#### Extrait cité

La démocratie sociale et la représentativité de ses acteurs edit
Vouloir une démocratie sociale dynamique et efficace amène à interroger la légitimité de ses acteurs : qui parle et agit au nom de qui ? Et naturellement, comme le proposait Guy Groux sur Telos il y a quelques semaines[1], à examiner ce qu’a produit la réforme de la représentativité syndicale de 2008. Le sujet est complexe et donne souvent lieu à des analyses un peu courtes pour des solutions qui le sont tout autant.
Avant la réforme de 2008 un accord collectif à quelque niveau que ce soit était réputé légitime si le nombre d’organisations signataires était supérieur à celui de celles qui le contestait. C’était un décret de 1948 revu en 1966 qui donnait à l’État le pouvoir d’établir la liste des organisations dites « représentatives » et ayant voix au chapitre. Une situation ubuesque du point de vue démocratique ; une opportunité pour une partie du patronat enclin à instrumentaliser la négociation et la représentation collective.
Une réforme aux résultats indéniables au regard de ses objectifs majeurs
La réforme de 2008 mettait un terme à cette anomalie et le vote des salariés dans leur entreprise devenait le premier échelon de la mesure de la représentativité. Une modalité qui prenait en compte un aspect de la crise démocratique qui ne se dément pas : la démobilisation croissante des électeurs pour élire des représentants dans des institutions à leurs yeux éloignées et aux productions qu’ils considèrent limitées quand ils ne les contestent pas. Au sein d’une entreprise, les salariés peuvent voter pour des personnes qu’ils connaissent et fréquentent, ils savent la signification de leur engagement syndical.
Cette réforme profonde a des effets positifs indéniables au niveau de l’entreprise : par leur vote les salariés disent qui sont les syndicats ayant légitimité à négocier et conclure un accord collectif en leur nom. Un renforcement de la légitimité de la négociation collective indispensable au regard de la décentralisation de la négociation d’entreprise et de l’élargissement de son champ en constante progression. Donner aux acteurs la capacité d’agir et de s’engager pour des solutions au plus près des réalités est aussi un enjeu démocratique.

#### Consignes
**1.** Répondez aux questions suivantes d'après l'extrait cité.
(a) Qui proposait sur Telos d'examiner ce qu'a produit la réforme de 2008 ?
(b) De quelle année date le décret revu en 1966 ?
(c) Depuis la réforme de 2008, qu'est-ce qui constitue le premier échelon de la mesure de la représentativité ?
**2.** Pour chaque affirmation, dites si elle concorde avec l'extrait cité. Répondez par oui ou par non et citez les mots décisifs de l'extrait.
(a) Avant 2008, l'État établissait la liste des organisations représentatives.
(b) La participation des électeurs aux élections de représentants est en hausse.
(c) La réforme de 2008 n'a produit aucun effet au niveau de l'entreprise.
**3.** Recopiez sans rien changer le passage de l'extrait cité allant de « Une réforme aux » jusqu'à « leur engagement syndical. ».
Le matériel placé ensuite n'intervient pas dans ce travail.

#### Entrées de données
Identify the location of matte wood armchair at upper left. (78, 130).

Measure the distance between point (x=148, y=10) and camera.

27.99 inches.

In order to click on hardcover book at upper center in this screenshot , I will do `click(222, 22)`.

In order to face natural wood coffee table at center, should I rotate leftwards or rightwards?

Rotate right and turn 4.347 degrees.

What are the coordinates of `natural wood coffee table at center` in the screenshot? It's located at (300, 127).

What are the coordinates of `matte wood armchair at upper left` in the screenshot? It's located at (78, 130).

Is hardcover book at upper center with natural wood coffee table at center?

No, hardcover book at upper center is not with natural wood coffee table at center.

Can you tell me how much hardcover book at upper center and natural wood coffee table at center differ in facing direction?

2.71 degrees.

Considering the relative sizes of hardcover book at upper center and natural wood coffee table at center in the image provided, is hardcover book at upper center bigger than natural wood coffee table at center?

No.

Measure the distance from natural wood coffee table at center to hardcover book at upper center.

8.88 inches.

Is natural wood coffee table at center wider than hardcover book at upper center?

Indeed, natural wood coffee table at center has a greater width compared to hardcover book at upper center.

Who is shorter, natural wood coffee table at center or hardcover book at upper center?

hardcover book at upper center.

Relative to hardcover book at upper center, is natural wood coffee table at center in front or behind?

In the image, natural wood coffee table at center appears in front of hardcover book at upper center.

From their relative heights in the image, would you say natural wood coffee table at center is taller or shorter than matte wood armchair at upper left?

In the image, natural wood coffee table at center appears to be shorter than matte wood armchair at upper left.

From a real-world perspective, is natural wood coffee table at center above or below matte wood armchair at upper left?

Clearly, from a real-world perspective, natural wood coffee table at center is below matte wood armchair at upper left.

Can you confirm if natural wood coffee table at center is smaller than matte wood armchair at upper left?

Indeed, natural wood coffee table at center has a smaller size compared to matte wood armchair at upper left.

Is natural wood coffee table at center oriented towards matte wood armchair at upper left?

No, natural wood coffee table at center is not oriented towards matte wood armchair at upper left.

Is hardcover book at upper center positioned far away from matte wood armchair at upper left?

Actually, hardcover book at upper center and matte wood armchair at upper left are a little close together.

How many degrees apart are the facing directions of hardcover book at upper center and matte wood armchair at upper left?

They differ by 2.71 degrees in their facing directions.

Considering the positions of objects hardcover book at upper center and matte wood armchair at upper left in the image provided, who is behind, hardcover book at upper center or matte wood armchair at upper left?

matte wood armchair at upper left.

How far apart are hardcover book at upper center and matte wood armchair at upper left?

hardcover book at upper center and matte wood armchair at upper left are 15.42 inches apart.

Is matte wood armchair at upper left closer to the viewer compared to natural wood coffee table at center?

#### Réponses
**1.**
(a) Guy Groux.
(b) 1948.
(c) Le vote des salariés dans leur entreprise.

**2.**
(a) Oui : « qui donnait à l’État le pouvoir d’établir la liste des organisations dites « représentatives » ».
(b) Non : « la démobilisation croissante des électeurs ».
(c) Non : « Cette réforme profonde a des effets positifs indéniables au niveau de l’entreprise ».

**3.**
Une réforme aux résultats indéniables au regard de ses objectifs majeurs
La réforme de 2008 mettait un terme à cette anomalie et le vote des salariés dans leur entreprise devenait le premier échelon de la mesure de la représentativité. Une modalité qui prenait en compte un aspect de la crise démocratique qui ne se dément pas : la démobilisation croissante des électeurs pour élire des représentants dans des institutions à leurs yeux éloignées et aux productions qu’ils considèrent limitées quand ils ne les contestent pas. Au sein d’une entreprise, les salariés peuvent voter pour des personnes qu’ils connaissent et fréquentent, ils savent la signification de leur engagement syndical.